I've been in IT for quite a while, mostly in a single shop, and I'm exploring the idea of a small SaaS product for automatic DNS failover. Before diving in, I’d love to gauge how much demand there might be for something like this.

The service would monitor the status of your primary and backup endpoints. If the primary fails, it would automatically update the DNS record via API to point to a backup. It would also send alerts and continue monitoring backup endpoints. Naturally, API credentials would be encrypted for security.

I’d offer a free tier, with a paid monthly plan for advanced features.
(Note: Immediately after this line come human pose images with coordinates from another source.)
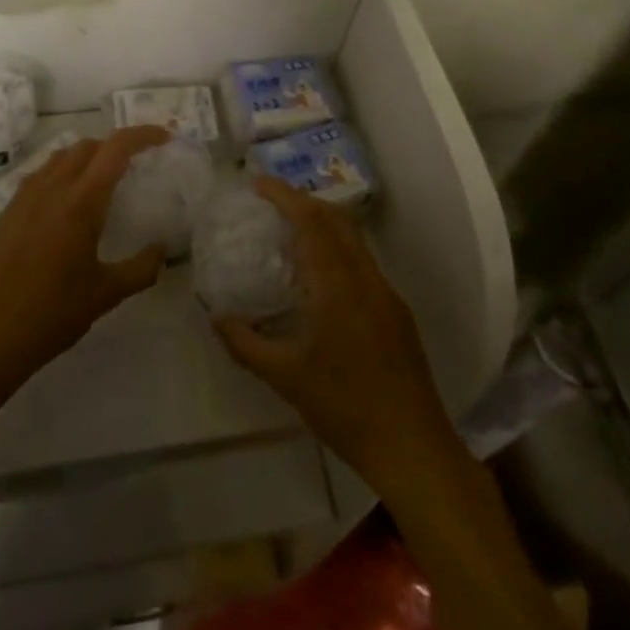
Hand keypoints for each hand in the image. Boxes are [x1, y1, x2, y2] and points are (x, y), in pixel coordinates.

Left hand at [0, 125, 170, 394]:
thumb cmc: (51, 314)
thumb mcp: (106, 294)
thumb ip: (141, 269)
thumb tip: (162, 250)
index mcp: (80, 202)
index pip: (115, 148)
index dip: (142, 135)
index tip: (164, 138)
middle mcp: (52, 188)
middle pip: (88, 146)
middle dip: (116, 146)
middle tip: (138, 165)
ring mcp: (25, 197)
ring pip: (62, 156)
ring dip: (88, 156)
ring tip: (105, 180)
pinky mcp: (8, 211)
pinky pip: (41, 174)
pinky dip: (63, 172)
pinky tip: (69, 203)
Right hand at [215, 178, 463, 496]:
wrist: (413, 447)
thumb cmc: (345, 408)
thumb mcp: (286, 378)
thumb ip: (246, 343)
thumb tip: (216, 316)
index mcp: (338, 285)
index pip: (311, 221)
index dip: (284, 195)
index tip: (257, 183)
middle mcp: (366, 278)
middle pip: (336, 219)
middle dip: (302, 201)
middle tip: (268, 202)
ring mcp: (386, 293)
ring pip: (353, 239)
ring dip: (322, 223)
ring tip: (288, 232)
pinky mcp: (396, 311)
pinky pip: (362, 262)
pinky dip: (336, 249)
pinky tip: (318, 277)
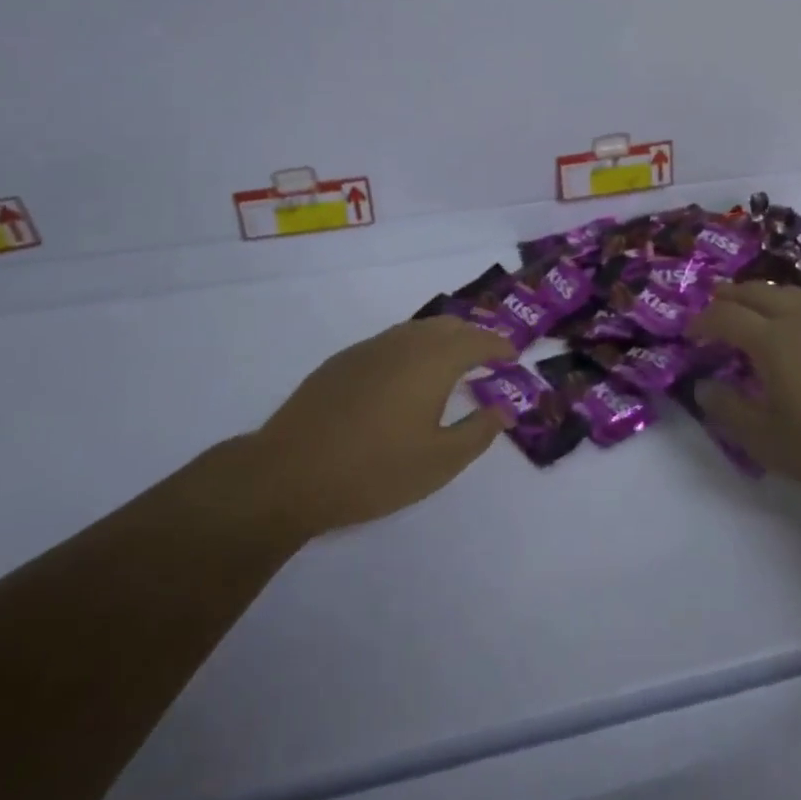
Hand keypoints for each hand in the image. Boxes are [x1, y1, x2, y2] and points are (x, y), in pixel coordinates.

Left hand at [256, 318, 516, 538]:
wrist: (288, 474)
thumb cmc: (374, 471)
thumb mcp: (439, 462)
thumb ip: (479, 432)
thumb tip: (504, 410)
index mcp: (433, 361)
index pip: (477, 339)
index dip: (499, 345)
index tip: (512, 355)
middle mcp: (404, 342)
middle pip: (447, 325)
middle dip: (472, 336)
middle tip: (486, 357)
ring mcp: (369, 349)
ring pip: (415, 330)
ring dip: (440, 340)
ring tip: (449, 365)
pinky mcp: (341, 362)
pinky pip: (389, 342)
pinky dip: (410, 349)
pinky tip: (403, 379)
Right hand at [689, 282, 800, 504]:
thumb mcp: (767, 440)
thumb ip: (728, 410)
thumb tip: (704, 386)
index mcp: (773, 340)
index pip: (726, 316)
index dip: (702, 322)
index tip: (689, 334)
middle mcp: (799, 319)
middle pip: (755, 292)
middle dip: (728, 297)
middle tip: (713, 311)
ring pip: (785, 292)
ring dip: (759, 296)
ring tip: (749, 312)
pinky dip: (787, 306)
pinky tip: (792, 328)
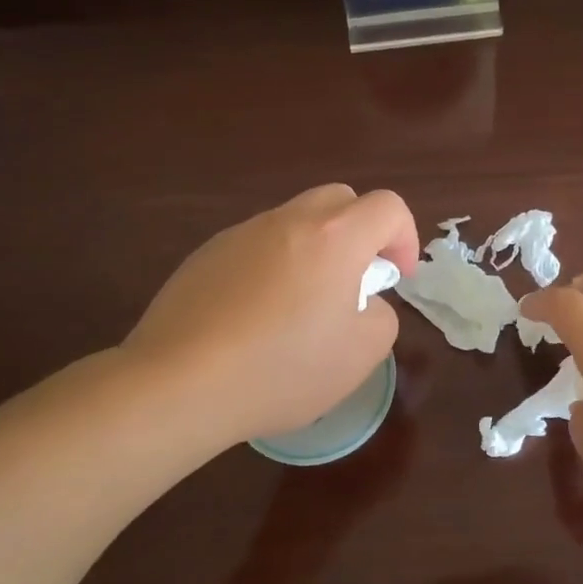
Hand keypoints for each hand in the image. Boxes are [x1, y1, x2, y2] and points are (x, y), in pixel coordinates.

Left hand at [121, 185, 418, 446]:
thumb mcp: (361, 354)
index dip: (403, 238)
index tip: (394, 280)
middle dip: (361, 234)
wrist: (179, 383)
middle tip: (354, 284)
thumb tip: (363, 302)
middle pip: (340, 200)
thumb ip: (381, 316)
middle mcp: (287, 221)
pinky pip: (256, 247)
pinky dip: (273, 268)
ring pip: (295, 222)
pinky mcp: (206, 255)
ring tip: (300, 309)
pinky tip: (255, 319)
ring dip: (315, 250)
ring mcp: (241, 234)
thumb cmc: (282, 368)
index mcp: (334, 237)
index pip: (388, 206)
While some DNS providers (like Cloudflare and Route 53) already offer similar functionality, others—such as GoDaddy—don’t seem to. I’m thinking this could be useful for smaller MSPs, solo developers, or businesses that need a simple, independent solution.

Does this sound like something people would find useful? I'd appreciate any feedback!

3 points | by kbench 6 hours ago

2 comments

  • mtmail 6 hours ago
    Nice coincidence I was looking for such a solution last week. We use Cloudflare DNS and their traffic feature. It monitors if our (redundant) endpoints are up and if one is down removes that DNS entry and alerts us. DNS is free, the traffic feature isn't. I was hoping DNSimple, a smaller SaaS provider, would offer this, but they don't. And we thought we build a script ourselves but it's another piece of our infrastructure that could fail so better to outsource that. Cloudflare works for us, I think their traffic feature, for our usecase, is too expensive long-term. If I understand correct your solution would be independent and update for example Cloudflare DNS via their API.
  • p_ing 6 hours ago
    Solved problem via [geo] load balancers such as Azure Front door.

    The thing to keep in mind is that you need to assume a given DNS server (server server) doesn't respect TTL. TTL should be considered a value that is ignored unless you operate the DNS server and clients. So while you update your TTL, some client in a remote-region-in-the-middle-of-nowhere is leveraging a DNS server that sets all TTL values to 10 days. Now you've got a client that cannot connect.

    • kbench 2 hours ago
      This is a really good point. It'd be the nature DNS of course. I guess my API Calls would try to encourage a TTL of a maximum to minimize the downtime. Remote region of nowhere that sets all TTLs to 10 days. Well, that sucks.